The Kedro viz tool can be used to visualize Kedro pipelines. To use it, first install it in the project environment via pip.
pip install kedro-viz
Then, from the top-level ML-airport-departure-runway/
directory, visualize a pipeline by providing its name after the --pipeline
command line interface command.
For example, the command below will launch a browser with an interactive visualization of the training and testing pipeline.
kedro viz --pipeline ds
The ML-airport-departure-runway code is released under the NASA Open Source Agreement Version 1.3 license
Copyright © 2021 United States Government as represented by the Administrator of the National Aeronautics and Space Administration.
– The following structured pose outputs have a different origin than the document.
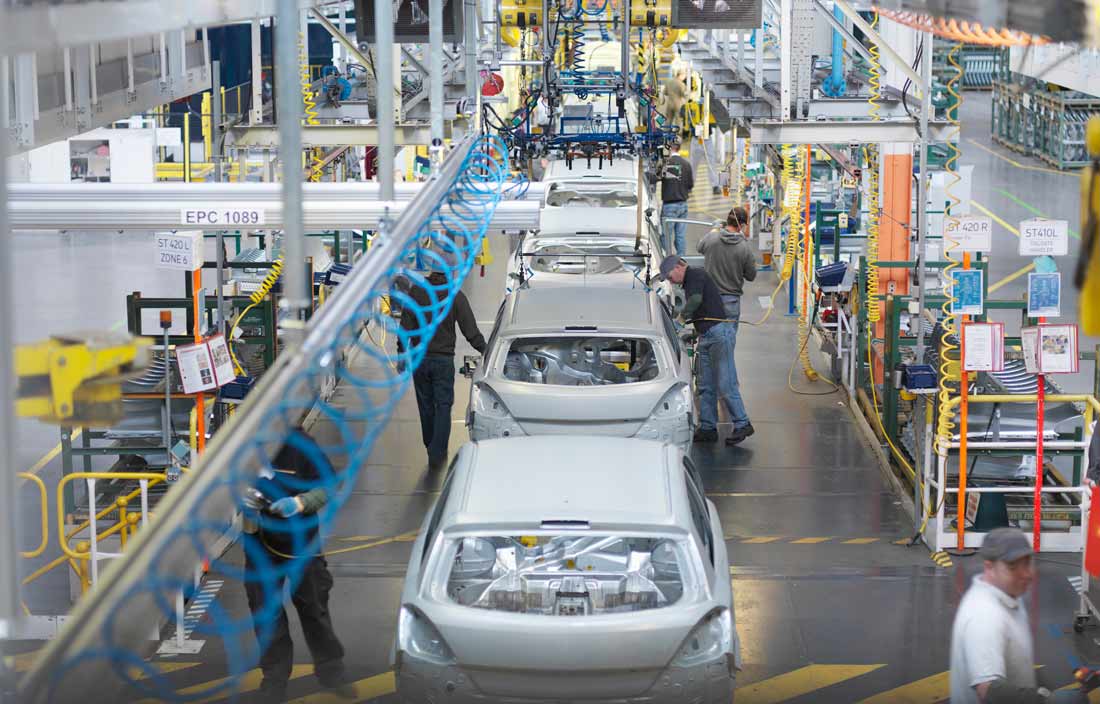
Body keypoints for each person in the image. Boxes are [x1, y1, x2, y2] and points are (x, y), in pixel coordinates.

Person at [242, 429, 352, 701]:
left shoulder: (302, 445)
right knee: (266, 612)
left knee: (314, 606)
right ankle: (274, 681)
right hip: (259, 541)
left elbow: (329, 485)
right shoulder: (245, 444)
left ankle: (331, 672)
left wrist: (301, 502)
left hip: (301, 542)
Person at [949, 528, 1091, 703]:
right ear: (989, 567)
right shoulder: (985, 616)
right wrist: (1047, 700)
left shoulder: (1008, 593)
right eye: (1012, 566)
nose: (1026, 574)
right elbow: (987, 690)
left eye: (1027, 563)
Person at [659, 255, 753, 446]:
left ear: (678, 267)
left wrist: (680, 320)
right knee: (705, 385)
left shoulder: (695, 275)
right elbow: (702, 308)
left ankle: (743, 423)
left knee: (726, 382)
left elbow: (695, 300)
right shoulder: (690, 280)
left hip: (719, 335)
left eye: (669, 277)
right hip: (707, 335)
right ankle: (708, 427)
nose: (671, 281)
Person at [399, 271, 487, 469]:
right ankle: (437, 453)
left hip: (420, 360)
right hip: (443, 360)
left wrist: (401, 353)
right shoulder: (454, 294)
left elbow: (405, 328)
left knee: (426, 405)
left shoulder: (416, 292)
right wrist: (486, 350)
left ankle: (430, 443)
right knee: (444, 405)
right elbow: (470, 331)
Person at [697, 206, 758, 326]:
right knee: (727, 339)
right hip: (731, 301)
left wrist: (714, 230)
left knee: (709, 335)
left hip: (710, 297)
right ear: (741, 225)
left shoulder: (712, 238)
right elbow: (751, 276)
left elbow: (700, 247)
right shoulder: (744, 248)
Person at [660, 138, 694, 257]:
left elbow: (656, 178)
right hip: (683, 205)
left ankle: (667, 259)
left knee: (666, 235)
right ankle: (681, 261)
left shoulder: (667, 163)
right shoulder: (686, 164)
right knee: (680, 235)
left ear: (669, 147)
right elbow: (690, 185)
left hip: (670, 206)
All Rights Reserved.
No Warranty: THE SUBJECT SOFTWARE IS PROVIDED "AS IS" WITHOUT ANY WARRANTY OF ANY KIND, EITHER EXPRESSED, IMPLIED, OR STATUTORY, INCLUDING, BUT NOT LIMITED TO, ANY WARRANTY THAT THE SUBJECT SOFTWARE WILL CONFORM TO SPECIFICATIONS, ANY IMPLIED WARRANTIES OF MERCHANTABILITY, FITNESS FOR A PARTICULAR PURPOSE, OR FREEDOM FROM INFRINGEMENT, ANY WARRANTY THAT THE SUBJECT SOFTWARE WILL BE ERROR FREE, OR ANY WARRANTY THAT DOCUMENTATION, IF PROVIDED, WILL CONFORM TO THE SUBJECT SOFTWARE. THIS AGREEMENT DOES NOT, IN ANY MANNER, CONSTITUTE AN ENDORSEMENT BY GOVERNMENT AGENCY OR ANY PRIOR RECIPIENT OF ANY RESULTS, RESULTING DESIGNS, HARDWARE, SOFTWARE PRODUCTS OR ANY OTHER APPLICATIONS RESULTING FROM USE OF THE SUBJECT SOFTWARE. FURTHER, GOVERNMENT AGENCY DISCLAIMS ALL WARRANTIES AND LIABILITIES REGARDING THIRD-PARTY SOFTWARE, IF PRESENT IN THE ORIGINAL SOFTWARE, AND DISTRIBUTES IT "AS IS."
Waiver and Indemnity: RECIPIENT AGREES TO WAIVE ANY AND ALL CLAIMS AGAINST THE UNITED STATES GOVERNMENT, ITS CONTRACTORS AND SUBCONTRACTORS, AS WELL AS ANY PRIOR RECIPIENT. IF RECIPIENT'S USE OF THE SUBJECT SOFTWARE RESULTS IN ANY LIABILITIES, DEMANDS, DAMAGES, EXPENSES OR LOSSES ARISING FROM SUCH USE, INCLUDING ANY DAMAGES FROM PRODUCTS BASED ON, OR RESULTING FROM, RECIPIENT'S USE OF THE SUBJECT SOFTWARE, RECIPIENT SHALL INDEMNIFY AND HOLD HARMLESS THE UNITED STATES GOVERNMENT, ITS CONTRACTORS AND SUBCONTRACTORS, AS WELL AS ANY PRIOR RECIPIENT, TO THE EXTENT PERMITTED BY LAW. RECIPIENT'S SOLE REMEDY FOR ANY SUCH MATTER SHALL BE THE IMMEDIATE, UNILATERAL TERMINATION OF THIS AGREEMENT.